▶ _Exercise requirements_
1. In the Billy Martin text below, what led to Martin's firing as manager of the Twins after the 1969 season? Answer in one to three sentences.
2. Answer these questions from the Billy Martin text below:
(a) What batting average did Martin finish his playing career with?
(b) How many home runs did Martin hit in his five World Series?
(c) How many games did the Rangers win in 1974?
3. List every team owner named in the Billy Martin text below.
*** Opening Study text ***
In the spring of 1962, Martin lost the second-base job to rookie Bernie Allen and was released by the Twins. Although the Kansas City A’s had expressed an interest, Billy decided it was time to retire as an active player and pursue other interests on and off the field. A fair hitter who always seemed to come through in the clutch, Martin finished his career with a .257 batting average. He made the All-Star team in 1956. Steady with the glove, he usually showed above-average range.

 

In his five World Series (28 games), Martin collected 33 hits, two doubles, three triples, five home runs, and 19 RBIs while posting a .333 batting average.

 

Martin succeeded Cal Ermer as manager of the Twins in 1969. In his first year the team went 97-65 and finished in first place in the newly formed American League West division. The Twins’ opponent in the first best-of-five American League playoffs was the Baltimore Orioles. Baltimore swept the Twins in three games, and Martin was criticized in the press for some of his decisions during the series. For example, he started pitcher Bob Miller in the third game; Miller was knocked out of the box in the second inning. When Twins owner Calvin Griffith asked him why he started a pitcher who had a 5-5 record during the regular season, Martin told him, “Because I’m the manager, that’s why.” The rash comment led to Martin’s firing a few days later.

 

When Texas Rangers owner Bob Short heard Martin was available, he told Whitey Herzog, his current manager, that he would fire his grandmother for the chance to hire Billy. A few days later, Short fired Herzog and hired Martin, leading to the deposed Ranger manager’s reply: “I’m fired, I’m the grandmother.”

 

The Rangers had lost 100 games or more in the previous two seasons, but under Martin they won 84 games and finished in second place in 1974, his first full year with the team. Texas signed a number of high-priced free agents The next year the team struggled during the first half of the season, and on July 20, 1975, the new owner, Brad Corbett, fired Martin.

 

On August 1 Billy was hired as the manager of the New York Yankees by owner George Steinbrenner, replacing Bill Virdon. The Yankees responded well to Martin, and the next season they led the American League East, defeated Kansas City in the American League Championship Series, and faced Cincinnati’s Big Red Machine in the World Series. The New York bats fell silent in the Series; they scored only eight runs while losing four straight games.
*** Closing Study text ***
*** Opening Extracted data ***
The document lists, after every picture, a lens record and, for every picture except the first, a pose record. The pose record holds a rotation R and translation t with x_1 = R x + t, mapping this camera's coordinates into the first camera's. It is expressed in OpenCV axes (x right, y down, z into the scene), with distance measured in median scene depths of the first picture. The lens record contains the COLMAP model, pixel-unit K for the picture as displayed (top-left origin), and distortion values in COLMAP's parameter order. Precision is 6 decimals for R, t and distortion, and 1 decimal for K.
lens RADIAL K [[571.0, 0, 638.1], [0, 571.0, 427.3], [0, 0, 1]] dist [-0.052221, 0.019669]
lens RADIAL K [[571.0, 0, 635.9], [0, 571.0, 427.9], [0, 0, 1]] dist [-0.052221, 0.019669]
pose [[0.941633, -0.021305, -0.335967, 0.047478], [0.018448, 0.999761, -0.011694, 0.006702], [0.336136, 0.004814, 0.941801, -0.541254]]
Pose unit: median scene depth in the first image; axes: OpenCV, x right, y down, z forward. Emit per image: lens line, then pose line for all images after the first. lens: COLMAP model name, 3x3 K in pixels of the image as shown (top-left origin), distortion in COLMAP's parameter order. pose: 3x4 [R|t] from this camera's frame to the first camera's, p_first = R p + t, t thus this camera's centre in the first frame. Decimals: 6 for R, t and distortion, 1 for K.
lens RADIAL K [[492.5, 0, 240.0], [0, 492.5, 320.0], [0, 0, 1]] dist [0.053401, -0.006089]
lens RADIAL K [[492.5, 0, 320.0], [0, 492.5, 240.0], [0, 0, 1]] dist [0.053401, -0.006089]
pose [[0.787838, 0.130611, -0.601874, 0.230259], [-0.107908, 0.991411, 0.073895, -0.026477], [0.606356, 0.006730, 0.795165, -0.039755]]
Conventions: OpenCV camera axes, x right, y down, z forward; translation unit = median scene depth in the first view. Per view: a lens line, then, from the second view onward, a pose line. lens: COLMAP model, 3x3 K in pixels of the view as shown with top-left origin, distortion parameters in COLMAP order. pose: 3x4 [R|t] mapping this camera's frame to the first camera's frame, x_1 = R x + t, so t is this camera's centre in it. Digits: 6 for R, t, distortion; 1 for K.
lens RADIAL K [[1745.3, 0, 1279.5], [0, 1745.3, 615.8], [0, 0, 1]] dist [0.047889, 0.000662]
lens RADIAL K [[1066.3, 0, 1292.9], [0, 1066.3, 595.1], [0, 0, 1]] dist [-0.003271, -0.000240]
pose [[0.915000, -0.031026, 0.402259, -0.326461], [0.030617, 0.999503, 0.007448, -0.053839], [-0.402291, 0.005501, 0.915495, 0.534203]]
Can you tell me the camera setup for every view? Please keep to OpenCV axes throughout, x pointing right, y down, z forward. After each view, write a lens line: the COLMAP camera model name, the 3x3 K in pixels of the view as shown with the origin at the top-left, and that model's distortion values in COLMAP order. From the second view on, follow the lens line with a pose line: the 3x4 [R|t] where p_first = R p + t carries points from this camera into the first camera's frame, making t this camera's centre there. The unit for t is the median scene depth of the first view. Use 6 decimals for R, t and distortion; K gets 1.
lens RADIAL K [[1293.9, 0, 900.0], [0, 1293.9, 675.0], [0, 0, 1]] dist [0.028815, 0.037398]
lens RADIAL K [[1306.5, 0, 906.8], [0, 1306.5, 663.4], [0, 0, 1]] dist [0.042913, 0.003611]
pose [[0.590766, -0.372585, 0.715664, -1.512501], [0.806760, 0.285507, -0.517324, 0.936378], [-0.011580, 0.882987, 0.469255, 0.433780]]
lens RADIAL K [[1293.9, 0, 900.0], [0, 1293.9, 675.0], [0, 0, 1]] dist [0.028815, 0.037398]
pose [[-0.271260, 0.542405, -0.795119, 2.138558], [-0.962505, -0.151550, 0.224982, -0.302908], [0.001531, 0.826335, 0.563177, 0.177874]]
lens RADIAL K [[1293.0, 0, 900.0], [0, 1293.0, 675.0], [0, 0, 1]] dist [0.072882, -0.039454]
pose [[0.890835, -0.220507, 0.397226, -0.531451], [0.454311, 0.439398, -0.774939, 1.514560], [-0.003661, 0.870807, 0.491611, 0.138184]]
*** Closing Extracted data ***
▶ _Answers for the tasks_
1. Twins owner Calvin Griffith asked Martin why he had started Bob Miller, a pitcher with a 5-5 regular-season record, in the third playoff game against Baltimore. Martin replied, "Because I'm the manager, that's why." That rash comment led to his firing a few days later.

2.
(a) .257
(b) Five
(c) 84

3.
- Calvin Griffith (Twins)
- Bob Short (Texas Rangers)
- Brad Corbett (Texas Rangers)
- George Steinbrenner (New York Yankees)